Testing your game with ChatGPT

Something that came up in this thread was the possibility of using ChatGPT (or similar chatbots) to simulate a player playing your game, for testing purposes. The initial forays in that thread were not very successful, but you can get reasonably good results by giving ChatGPT an appropriate initial prompt such as:

You are now playing a text adventure game. When I input a prompt, it is what the game is saying to you; respond with your command, which should be a very short imperative sentence starting with a verb and no more than two nouns, and then stop. Type “START” to begin.

ChatGPT will then output “START”. Paste the game’s starting text into ChatGPT, and ferry its responses back and forth to the interpreter.

ChatGPT is not particularly good at actually solving your game, but it does succeed very well at one specific (and thoroughly maddening) task: seeing what kinds of incorrect commands and conceptual misunderstandings a novice might try in your game. For example, here’s what it tries to do with Savoir-Faire:

(click to see transcript of Savoir-Faire)

You are now playing a text adventure game. When I input a prompt, it is what the game is saying to you; respond with your command, which should be a very short imperative sentence starting with a verb and no more than two nouns, and then stop. Type “START” to begin.

START

The beautiful life is always damned, they say. As for you, you’ve overexpended yourself: fifteen years of prominence, champagne, carriage rides in the Tuileries, having your name whispered behind manicured hands, getting elegant ladies out of elegant fixes — and you’re in debt. Bound by oath and honor to a pack of scoundrels. Your father, old peasant that he was, could have warned you against their type.

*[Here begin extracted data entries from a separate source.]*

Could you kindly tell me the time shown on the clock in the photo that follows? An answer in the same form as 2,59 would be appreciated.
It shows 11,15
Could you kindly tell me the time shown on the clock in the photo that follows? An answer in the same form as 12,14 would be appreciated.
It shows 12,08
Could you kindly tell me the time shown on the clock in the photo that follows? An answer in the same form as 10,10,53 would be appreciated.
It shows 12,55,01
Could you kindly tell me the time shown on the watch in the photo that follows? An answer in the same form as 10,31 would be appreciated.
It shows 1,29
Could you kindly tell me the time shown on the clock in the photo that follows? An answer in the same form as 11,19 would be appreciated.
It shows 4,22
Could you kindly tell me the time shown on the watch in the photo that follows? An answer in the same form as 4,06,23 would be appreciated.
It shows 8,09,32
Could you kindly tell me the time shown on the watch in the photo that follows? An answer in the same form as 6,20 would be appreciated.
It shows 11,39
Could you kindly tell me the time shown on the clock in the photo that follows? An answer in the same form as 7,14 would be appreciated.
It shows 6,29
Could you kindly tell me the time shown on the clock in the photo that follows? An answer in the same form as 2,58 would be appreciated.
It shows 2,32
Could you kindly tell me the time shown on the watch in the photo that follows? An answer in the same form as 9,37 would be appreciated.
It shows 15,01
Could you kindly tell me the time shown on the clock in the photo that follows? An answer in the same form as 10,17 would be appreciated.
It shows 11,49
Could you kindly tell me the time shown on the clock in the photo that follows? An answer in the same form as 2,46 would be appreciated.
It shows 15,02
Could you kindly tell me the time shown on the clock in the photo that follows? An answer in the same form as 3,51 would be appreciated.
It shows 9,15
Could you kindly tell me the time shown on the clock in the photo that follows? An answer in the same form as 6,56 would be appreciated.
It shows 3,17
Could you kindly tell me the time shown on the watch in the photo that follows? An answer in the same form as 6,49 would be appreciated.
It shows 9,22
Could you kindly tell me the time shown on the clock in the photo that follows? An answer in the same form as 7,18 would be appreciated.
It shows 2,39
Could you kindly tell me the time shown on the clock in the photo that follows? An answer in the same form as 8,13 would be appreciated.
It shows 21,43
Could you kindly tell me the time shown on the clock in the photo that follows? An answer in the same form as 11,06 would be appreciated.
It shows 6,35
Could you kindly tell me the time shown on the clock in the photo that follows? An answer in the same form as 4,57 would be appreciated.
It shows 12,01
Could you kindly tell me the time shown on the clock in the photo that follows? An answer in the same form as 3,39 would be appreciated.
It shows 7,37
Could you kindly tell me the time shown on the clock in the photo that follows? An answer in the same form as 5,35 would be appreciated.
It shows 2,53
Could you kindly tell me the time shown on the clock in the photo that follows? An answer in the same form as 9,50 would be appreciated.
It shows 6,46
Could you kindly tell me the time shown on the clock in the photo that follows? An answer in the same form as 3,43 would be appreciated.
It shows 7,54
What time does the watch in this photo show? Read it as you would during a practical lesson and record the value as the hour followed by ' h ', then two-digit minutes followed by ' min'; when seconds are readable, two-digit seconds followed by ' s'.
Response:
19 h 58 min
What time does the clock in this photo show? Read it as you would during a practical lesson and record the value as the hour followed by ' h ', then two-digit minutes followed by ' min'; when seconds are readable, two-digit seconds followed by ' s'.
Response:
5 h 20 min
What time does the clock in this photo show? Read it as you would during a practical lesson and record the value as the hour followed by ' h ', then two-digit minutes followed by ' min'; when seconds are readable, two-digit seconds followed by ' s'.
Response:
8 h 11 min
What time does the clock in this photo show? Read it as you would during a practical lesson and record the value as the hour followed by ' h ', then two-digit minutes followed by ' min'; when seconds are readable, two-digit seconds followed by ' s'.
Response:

You’d hoped to find the Count at home; your original plan was to ask him for an advance on the money you expect to earn on your estate in a month or two. But according to the local population, the Count hasn’t been home in months, and Marie, who was in residence until recently, has vanished as well. “No one around the big house now,” says one of the peasant women tersely. “Even turned off the cook, they did.”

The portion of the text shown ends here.